**EXERCISE DETAILS:**
Please return the section of the coronavirus definitions passage starting at "In particular embodiments, the" and ending at "set forth below.", copied word for word.

In particular embodiments, the protein or peptide, or variant, homologue, derivative or subsequence thereof elicits, stimulates, induces, promotes, increases or enhances a response against major histocompatibility complex Class II HLA-DRB1*0101.

Definitions

Unless otherwise defined, all technical and scientific terms used herein have the same meaning as commonly understood by a person of ordinary skill in the art to which the present invention pertains. As used herein, and unless stated otherwise or required otherwise by context, each of the following terms shall have the definition set forth below.
“Administering” an expression vector, nucleic acid molecule, or a delivery vehicle (such as a chitosan nanoparticle) to a cell comprises transducing, transfecting, electroporation, translocating, fusing, phagocytosing, shooting or ballistic methods, etc., i.e., any means by which a protein or nucleic acid can be transported across a cell membrane and preferably into the nucleus of a cell.
As used herein, the term antibody (Ab) dependent enhancement of infection (ADE) refers to a phenomenon in which a subject who has antibodies against coronavirus, due to a previous Coronavirus infection or exposure to Coronavirus or antigen (e.g., vaccination, immunization, receipt of maternal anti-Coronavirus antibodies, etc.), suffers from enhanced or a more severe illness after a secondary or subsequent infection with a Coronavirus, or after a Coronavirus vaccination or immunization. Typically, the more severe symptoms include one or more of hemorrhagic fever/shock syndrome, increased viral load, increased vascular permeability, increased hemorrhagic manifestations, thrombocytopenia, and shock, compared to the acute self-limited illness typically caused by Coronavirus in subjects who have not been vaccinated, immunized or previously infected with Coronavirus. Although not wishing to be bound by any theory, ADE is believed to be a consequence of the presence of serotype cross-reactive antibodies enhancing viral infection of cells resulting in higher viral loads and a more severe illness upon subsequent exposure or infection of the subject to a Coronavirus or antigen. Methods and uses of the invention therefore include methods and uses that do not substantially or detectably cause, elicit or stimulate one or more symptoms characteristic of ADE, or more broadly ADE, in a subject.

**LISTED RECORDS:**
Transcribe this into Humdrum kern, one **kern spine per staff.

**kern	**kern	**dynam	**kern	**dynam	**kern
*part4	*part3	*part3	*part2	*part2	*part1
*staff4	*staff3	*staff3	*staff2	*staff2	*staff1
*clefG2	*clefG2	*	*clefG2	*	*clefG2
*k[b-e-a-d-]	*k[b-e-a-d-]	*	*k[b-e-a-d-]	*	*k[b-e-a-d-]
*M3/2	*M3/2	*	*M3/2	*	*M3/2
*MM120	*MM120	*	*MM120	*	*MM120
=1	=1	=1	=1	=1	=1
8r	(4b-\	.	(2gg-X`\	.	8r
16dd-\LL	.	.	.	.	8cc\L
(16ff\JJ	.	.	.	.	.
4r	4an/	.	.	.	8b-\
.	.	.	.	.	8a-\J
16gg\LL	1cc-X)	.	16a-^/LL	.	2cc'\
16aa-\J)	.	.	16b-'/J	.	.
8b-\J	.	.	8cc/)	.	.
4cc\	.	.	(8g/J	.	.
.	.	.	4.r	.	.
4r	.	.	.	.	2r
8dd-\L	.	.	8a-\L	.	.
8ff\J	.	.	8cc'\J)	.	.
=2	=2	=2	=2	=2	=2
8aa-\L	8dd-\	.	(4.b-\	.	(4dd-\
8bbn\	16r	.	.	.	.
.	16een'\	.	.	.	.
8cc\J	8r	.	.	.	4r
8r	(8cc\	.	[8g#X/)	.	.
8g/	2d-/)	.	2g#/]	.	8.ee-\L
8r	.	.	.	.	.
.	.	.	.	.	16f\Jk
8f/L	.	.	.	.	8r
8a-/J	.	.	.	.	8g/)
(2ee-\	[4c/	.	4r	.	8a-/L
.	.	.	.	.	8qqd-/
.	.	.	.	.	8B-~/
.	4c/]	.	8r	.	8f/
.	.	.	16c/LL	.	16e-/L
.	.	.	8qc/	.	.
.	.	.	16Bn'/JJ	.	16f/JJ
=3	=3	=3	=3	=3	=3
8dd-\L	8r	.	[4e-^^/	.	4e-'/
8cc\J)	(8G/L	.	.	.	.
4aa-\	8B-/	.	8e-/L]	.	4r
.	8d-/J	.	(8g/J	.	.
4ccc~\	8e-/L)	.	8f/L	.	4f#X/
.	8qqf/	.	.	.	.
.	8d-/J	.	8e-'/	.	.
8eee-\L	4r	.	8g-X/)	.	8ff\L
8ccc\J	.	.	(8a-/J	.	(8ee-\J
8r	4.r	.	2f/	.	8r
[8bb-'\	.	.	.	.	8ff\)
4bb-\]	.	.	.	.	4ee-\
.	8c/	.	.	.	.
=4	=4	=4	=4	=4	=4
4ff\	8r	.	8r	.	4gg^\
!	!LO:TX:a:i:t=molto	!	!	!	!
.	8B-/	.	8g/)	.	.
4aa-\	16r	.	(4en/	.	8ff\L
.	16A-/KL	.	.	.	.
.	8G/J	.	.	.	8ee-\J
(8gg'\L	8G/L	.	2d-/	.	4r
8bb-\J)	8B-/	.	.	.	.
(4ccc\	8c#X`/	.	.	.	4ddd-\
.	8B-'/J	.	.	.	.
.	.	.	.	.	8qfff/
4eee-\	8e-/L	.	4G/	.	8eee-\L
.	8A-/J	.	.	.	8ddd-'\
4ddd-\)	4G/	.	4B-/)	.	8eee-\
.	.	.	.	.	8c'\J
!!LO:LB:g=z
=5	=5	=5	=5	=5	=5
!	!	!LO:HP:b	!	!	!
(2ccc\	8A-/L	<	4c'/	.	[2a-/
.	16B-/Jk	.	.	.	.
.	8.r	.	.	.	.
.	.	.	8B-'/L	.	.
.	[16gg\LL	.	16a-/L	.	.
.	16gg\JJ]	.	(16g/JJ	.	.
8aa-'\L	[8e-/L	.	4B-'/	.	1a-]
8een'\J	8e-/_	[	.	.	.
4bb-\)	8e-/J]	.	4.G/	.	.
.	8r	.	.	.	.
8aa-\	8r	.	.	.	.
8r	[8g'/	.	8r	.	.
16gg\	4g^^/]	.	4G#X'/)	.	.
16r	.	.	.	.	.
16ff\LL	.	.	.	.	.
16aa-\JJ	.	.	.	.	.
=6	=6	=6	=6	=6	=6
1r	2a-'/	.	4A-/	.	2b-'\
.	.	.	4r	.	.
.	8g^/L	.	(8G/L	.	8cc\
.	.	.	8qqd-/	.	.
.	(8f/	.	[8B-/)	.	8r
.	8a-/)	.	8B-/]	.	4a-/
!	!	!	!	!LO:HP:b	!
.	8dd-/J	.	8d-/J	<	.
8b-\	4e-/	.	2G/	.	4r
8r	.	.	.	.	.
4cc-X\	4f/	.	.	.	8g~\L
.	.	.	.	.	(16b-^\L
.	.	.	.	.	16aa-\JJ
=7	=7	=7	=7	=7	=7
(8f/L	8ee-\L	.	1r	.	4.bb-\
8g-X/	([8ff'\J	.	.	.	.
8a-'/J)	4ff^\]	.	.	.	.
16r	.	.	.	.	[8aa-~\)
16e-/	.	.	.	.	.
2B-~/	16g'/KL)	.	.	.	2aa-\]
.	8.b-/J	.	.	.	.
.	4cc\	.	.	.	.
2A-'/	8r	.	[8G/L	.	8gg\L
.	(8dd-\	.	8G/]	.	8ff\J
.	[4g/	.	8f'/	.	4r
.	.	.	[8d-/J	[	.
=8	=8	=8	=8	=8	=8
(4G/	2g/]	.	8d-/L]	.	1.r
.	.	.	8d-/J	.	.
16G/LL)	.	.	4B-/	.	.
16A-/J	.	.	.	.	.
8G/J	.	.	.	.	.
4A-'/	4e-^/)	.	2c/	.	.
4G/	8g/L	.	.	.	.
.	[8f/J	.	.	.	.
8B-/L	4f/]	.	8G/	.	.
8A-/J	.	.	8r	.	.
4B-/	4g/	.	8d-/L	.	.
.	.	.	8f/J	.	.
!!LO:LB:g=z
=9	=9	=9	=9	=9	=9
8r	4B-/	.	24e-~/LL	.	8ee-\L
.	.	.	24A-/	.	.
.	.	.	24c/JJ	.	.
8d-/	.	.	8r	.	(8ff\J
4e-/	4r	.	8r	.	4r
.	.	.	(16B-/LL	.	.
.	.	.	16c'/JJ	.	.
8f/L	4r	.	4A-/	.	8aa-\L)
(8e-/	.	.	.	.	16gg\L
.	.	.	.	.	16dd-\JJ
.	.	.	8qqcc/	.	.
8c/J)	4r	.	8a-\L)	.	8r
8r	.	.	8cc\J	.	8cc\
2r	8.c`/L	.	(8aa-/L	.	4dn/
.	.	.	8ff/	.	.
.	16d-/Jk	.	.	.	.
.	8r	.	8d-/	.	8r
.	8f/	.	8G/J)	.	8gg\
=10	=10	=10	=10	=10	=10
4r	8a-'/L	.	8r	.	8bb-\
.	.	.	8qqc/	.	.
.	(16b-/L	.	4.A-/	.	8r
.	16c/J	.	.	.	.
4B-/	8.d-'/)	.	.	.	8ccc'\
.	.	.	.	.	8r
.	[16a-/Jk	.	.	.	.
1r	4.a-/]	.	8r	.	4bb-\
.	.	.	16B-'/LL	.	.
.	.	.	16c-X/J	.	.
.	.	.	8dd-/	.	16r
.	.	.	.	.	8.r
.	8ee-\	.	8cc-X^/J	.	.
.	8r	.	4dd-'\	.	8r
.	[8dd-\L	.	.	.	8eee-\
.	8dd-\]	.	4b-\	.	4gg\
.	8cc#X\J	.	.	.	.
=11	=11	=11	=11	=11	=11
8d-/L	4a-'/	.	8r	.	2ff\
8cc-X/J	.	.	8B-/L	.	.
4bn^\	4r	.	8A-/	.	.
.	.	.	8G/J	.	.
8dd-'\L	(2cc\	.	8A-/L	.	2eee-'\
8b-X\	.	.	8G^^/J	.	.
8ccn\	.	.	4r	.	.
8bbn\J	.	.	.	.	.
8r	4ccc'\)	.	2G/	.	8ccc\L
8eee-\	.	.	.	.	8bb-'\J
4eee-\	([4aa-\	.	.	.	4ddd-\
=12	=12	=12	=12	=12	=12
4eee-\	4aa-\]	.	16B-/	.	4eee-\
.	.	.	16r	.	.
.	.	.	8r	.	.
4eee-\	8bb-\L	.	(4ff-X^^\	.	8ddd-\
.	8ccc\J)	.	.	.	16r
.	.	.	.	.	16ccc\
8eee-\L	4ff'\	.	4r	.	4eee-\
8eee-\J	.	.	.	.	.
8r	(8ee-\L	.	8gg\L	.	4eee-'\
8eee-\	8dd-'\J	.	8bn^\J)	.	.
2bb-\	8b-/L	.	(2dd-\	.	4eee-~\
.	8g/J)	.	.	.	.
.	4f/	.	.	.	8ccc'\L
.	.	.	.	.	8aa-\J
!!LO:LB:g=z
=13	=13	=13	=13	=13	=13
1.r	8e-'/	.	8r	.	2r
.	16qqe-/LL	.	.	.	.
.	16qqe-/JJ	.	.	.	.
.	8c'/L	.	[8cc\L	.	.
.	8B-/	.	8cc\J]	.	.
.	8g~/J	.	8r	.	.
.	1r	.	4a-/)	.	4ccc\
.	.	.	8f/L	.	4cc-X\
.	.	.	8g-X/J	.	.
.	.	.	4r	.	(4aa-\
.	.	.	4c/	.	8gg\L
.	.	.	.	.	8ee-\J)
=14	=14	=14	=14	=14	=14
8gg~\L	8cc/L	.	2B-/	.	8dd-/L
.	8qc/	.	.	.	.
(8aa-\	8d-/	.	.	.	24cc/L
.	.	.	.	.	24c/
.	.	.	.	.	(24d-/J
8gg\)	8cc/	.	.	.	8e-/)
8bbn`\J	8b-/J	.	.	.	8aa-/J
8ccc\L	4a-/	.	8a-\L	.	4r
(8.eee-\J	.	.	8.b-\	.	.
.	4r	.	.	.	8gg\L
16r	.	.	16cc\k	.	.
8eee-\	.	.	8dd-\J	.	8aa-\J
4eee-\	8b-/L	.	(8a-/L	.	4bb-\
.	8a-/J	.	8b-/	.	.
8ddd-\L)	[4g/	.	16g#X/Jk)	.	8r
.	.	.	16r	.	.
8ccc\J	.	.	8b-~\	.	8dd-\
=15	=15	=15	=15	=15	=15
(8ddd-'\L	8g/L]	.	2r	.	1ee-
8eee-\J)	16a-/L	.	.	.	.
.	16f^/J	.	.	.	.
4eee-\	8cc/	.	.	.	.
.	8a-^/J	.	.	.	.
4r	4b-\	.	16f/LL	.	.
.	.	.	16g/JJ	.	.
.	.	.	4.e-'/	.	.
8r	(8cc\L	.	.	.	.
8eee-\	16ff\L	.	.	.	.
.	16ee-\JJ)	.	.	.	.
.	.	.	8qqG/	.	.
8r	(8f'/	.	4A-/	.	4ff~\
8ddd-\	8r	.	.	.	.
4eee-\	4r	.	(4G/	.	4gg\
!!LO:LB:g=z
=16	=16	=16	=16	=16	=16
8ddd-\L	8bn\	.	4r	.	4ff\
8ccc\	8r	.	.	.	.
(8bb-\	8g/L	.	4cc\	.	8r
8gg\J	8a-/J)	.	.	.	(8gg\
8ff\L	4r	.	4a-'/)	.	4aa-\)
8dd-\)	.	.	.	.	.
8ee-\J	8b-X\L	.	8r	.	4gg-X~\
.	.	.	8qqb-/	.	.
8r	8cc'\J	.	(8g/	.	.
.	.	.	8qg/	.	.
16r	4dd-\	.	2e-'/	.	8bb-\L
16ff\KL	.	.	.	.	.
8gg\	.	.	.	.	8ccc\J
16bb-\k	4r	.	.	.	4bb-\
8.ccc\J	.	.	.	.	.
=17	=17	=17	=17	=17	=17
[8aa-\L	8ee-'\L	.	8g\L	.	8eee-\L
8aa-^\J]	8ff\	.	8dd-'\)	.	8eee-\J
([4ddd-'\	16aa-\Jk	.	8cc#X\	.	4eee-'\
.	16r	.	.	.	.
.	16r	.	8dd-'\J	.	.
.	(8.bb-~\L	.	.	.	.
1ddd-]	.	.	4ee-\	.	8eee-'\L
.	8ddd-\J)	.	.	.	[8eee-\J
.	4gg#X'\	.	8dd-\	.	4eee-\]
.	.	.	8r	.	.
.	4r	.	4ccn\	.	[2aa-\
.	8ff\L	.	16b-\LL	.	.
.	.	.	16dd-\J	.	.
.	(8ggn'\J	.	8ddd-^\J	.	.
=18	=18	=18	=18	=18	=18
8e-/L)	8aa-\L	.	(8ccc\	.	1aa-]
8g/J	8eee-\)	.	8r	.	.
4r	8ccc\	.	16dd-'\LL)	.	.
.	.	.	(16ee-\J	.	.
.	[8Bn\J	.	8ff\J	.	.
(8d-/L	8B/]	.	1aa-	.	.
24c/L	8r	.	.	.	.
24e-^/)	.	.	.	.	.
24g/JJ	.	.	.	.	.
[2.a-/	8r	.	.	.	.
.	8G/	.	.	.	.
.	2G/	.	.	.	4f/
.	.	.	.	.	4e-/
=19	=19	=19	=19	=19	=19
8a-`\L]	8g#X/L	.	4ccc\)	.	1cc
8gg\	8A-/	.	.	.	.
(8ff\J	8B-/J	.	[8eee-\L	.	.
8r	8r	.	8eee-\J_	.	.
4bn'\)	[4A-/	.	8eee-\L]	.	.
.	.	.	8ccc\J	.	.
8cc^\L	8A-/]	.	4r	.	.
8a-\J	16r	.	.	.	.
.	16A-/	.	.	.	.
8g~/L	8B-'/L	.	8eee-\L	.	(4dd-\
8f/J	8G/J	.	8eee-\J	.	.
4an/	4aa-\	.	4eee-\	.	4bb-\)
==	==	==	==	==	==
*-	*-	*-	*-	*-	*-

**ANSWER SECTION:**
In particular embodiments, the protein or peptide, or variant, homologue, derivative or subsequence thereof elicits, stimulates, induces, promotes, increases or enhances a response against major histocompatibility complex Class II HLA-DRB1*0101.

Definitions

Unless otherwise defined, all technical and scientific terms used herein have the same meaning as commonly understood by a person of ordinary skill in the art to which the present invention pertains. As used herein, and unless stated otherwise or required otherwise by context, each of the following terms shall have the definition set forth below.